Beyond my professional work, I love bringing creative and technical ideas to life. One of my most exciting projects is the Ironman Bike, which I’m currently building with my good friend André Bekter, a professional motorcycle engineer and the head of Antec-Bike.

We started with a 1998 Yamaha Thunderace YZF, a machine with 150 horsepower that has stood the test of time. But instead of just restoring it, we reengineered it from the ground up. The outdated electronics have been replaced with custom Arduino-based controls and new relays, ensuring modern reliability and smart automation.
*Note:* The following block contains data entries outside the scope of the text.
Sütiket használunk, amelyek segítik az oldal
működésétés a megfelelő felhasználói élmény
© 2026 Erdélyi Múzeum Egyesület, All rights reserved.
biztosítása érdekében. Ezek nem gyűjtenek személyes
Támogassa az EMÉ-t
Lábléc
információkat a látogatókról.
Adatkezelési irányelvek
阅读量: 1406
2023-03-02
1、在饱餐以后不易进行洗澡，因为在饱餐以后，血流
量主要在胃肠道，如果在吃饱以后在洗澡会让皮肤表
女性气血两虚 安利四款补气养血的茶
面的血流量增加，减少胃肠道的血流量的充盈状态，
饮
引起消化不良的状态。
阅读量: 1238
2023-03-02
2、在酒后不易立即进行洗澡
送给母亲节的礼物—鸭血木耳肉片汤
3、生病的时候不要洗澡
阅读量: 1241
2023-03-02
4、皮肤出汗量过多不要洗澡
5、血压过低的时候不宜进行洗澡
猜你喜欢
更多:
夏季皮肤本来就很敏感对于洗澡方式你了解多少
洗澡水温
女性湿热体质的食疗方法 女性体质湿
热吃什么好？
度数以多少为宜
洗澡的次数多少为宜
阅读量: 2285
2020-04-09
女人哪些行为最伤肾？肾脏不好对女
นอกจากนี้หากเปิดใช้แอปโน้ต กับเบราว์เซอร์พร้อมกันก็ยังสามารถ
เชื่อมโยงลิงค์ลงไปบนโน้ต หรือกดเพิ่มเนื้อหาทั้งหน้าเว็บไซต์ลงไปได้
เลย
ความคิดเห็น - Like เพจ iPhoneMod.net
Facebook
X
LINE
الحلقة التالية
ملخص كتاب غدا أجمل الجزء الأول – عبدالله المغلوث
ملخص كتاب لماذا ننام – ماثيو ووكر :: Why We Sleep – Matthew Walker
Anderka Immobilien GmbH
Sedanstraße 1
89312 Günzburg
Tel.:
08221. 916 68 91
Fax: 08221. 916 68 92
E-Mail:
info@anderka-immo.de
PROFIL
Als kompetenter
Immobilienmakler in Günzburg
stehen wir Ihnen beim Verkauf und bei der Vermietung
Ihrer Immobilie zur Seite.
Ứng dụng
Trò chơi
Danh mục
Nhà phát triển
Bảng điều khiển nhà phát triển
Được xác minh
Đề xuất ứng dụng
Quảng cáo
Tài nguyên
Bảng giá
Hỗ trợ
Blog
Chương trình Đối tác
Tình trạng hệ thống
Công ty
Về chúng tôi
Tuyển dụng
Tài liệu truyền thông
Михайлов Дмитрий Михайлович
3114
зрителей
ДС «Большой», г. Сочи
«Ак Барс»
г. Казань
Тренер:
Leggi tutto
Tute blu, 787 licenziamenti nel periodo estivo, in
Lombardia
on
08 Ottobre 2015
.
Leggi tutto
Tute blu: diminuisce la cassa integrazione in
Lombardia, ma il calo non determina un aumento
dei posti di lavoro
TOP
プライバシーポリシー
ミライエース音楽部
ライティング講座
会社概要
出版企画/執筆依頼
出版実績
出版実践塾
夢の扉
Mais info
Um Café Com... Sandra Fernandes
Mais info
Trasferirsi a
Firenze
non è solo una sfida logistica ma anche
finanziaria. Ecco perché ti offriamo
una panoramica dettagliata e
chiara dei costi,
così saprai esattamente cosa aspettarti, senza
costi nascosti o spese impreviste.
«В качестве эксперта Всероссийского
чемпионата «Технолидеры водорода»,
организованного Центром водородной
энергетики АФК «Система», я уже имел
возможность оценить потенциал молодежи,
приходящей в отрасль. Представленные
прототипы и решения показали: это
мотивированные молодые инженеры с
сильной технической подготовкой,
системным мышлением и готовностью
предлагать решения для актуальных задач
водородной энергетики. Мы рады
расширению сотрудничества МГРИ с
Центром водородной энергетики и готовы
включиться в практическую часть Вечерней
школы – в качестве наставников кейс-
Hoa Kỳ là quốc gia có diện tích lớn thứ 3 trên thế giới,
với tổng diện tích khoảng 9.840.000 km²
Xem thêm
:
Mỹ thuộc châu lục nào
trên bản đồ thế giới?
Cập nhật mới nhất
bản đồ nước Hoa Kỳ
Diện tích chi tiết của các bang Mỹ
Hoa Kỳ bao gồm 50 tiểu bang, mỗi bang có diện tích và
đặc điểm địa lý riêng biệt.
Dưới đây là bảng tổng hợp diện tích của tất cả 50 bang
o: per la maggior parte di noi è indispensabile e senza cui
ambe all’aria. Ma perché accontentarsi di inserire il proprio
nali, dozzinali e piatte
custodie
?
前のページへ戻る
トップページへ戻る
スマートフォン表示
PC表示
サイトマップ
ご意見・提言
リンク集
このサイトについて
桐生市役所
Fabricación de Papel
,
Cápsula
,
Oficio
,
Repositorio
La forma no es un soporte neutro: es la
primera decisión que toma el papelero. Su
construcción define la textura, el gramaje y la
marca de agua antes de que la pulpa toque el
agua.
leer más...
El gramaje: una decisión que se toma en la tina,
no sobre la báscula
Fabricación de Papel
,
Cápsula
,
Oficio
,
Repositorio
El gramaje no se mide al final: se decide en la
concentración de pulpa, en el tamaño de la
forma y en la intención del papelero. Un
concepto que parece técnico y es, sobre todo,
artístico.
The front features a 3D-printed Ironman mask I extracted the structure from a video game. The alternator is now covered by an Arduino-powered animated arc reactor. The direction indicator are also blue repulsors, because why not go all in? The real magic happens in the bike’s custom Jarvis UI, which not only manages essential functions like a GPS-based speedometer and automatic flasher shutdown, but also responds to SMS by sending a Google Maps link with the current location.

It’s as much a passion project as it is a technical challenge, blending electronics, software, and design into something unique. As the final touches come together, I can’t wait to take it on the road. It’s been a journey of engineering, problem-solving, and pure enthusiasm.